### PROVIDED TEXT

——

Besides the set_cpu_* API, cpumask ofcourse provides another API for cpumasks manipulation. Let's consider it in shoft.

Additional cpumask API

cpumask provides the set of macro for getting amount of the CPUs with different state. For example:

#define num_online_cpus()	cpumask_weight(cpu_online_mask)

This macro returns amount of the online CPUs. It calls cpumask_weight function with the cpu_online_mask bitmap (read about about it). cpumask_wieght function makes an one call of the bitmap_wiegt function with two parameters:

  • cpumask bitmap;
  • nr_cpumask_bits - which is NR_CPUS in our case.
static inline unsigned int cpumask_weight(const struct cpumask *srcp)
{
	return bitmap_weight(cpumask_bits(srcp), nr_cpumask_bits);
}

and calculates amount of the bits in the given bitmap. Besides the num_online_cpus, cpumask provides macros for the all CPU states:

  • num_possible_cpus;
  • num_active_cpus;
  • cpu_online;
  • cpu_possible.

and many more.

Besides that Linux kernel provides following API for the manipulating of cpumask:

  • for_each_cpu - iterates over every cpu in a mask;
  • for_each_cpu_not - iterates over every cpu in a complemented mask;
  • cpumask_clear_cpu - clears a cpu in a cpumask;
  • cpumask_test_cpu - tests a cpu in a mask;
  • cpumask_setall - set all cpus in a mask;
  • cpumask_size - returns size to allocate for a 'struct cpumask' in bytes;

and many many more...

——

### DATASET RECORDS
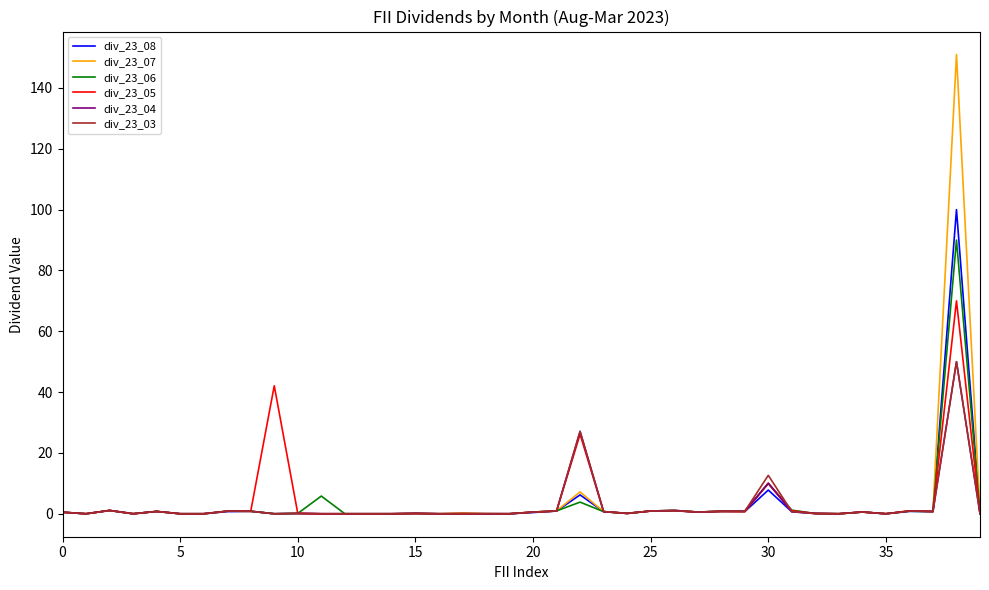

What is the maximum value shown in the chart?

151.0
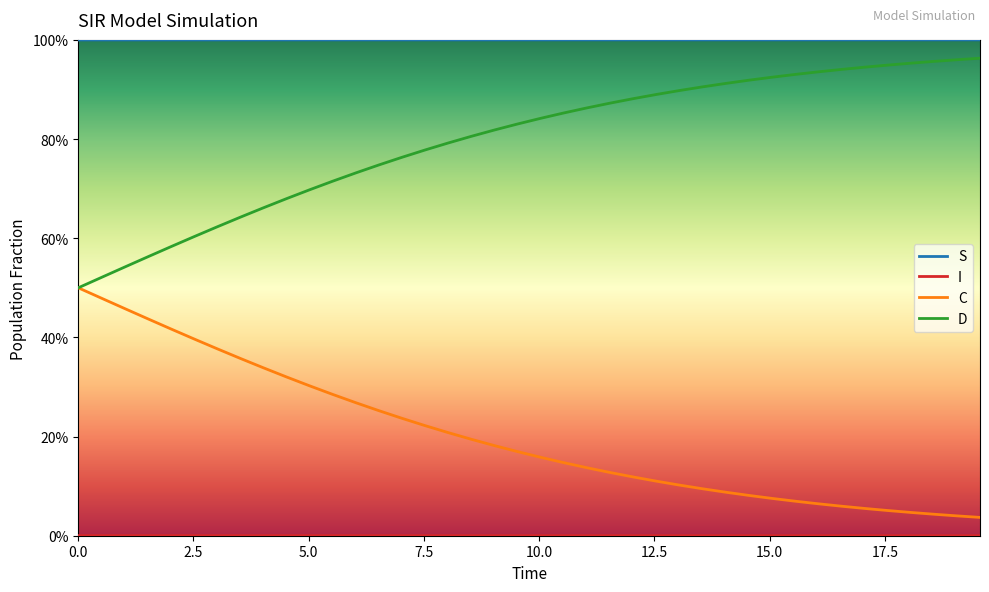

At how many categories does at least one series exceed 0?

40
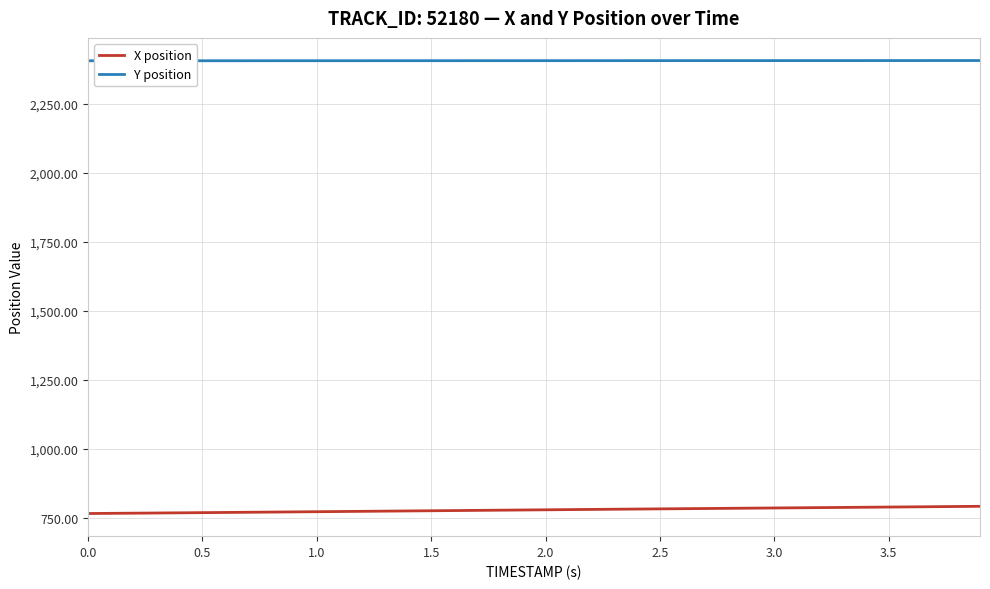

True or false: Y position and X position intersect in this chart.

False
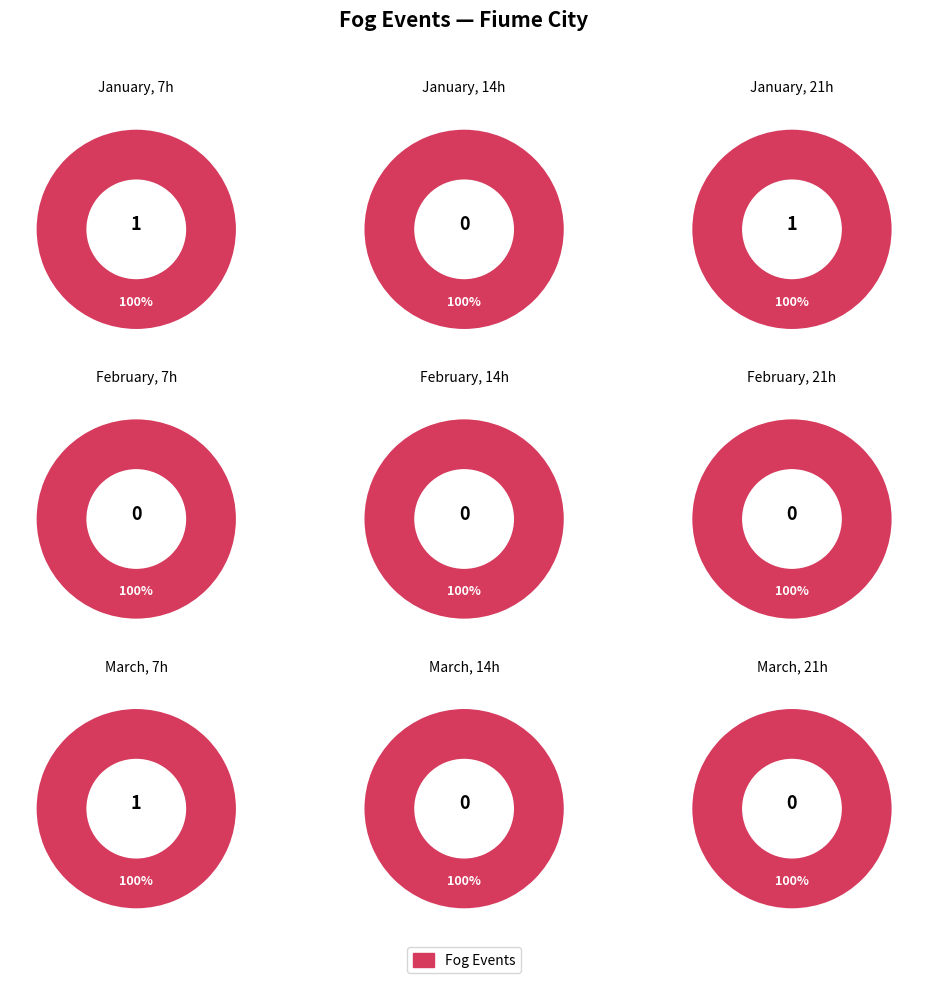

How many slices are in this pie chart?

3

——

### WORK INSTRUCTIONS
A – According to the cpumask excerpt, what does cpumask_size return?
B – State whether each statement agrees with the cpumask excerpt, answering yes or no and quoting the deciding words: (i) num_online_cpus passes cpu_online_mask to cpumask_weight. (ii) for_each_cpu_not iterates over every cpu in the mask as given, without complementing it. (iii) In the case described, nr_cpumask_bits is NR_CPUS.
C – Return, unchanged, the part of the cpumask excerpt that opens with the words containing "This macro returns" and closes with "struct cpumask *srcp)".
The material above is separate from the cpumask excerpt and is unrelated to it.

### YOUR WRITTEN ANSWERS
A – It returns the size to allocate for a 'struct cpumask' in bytes.

B –
(i) Yes: "It calls cpumask_weight function with the cpu_online_mask bitmap"
(ii) No: "for_each_cpu_not - iterates over every cpu in a complemented mask"
(iii) Yes: "nr_cpumask_bits - which is NR_CPUS in our case"

C –
This macro returns amount of the online CPUs. It calls cpumask_weight function with the cpu_online_mask bitmap (read about about it). cpumask_wieght function makes an one call of the bitmap_wiegt function with two parameters:

  • cpumask bitmap;
  • nr_cpumask_bits - which is NR_CPUS in our case.
static inline unsigned int cpumask_weight(const struct cpumask *srcp)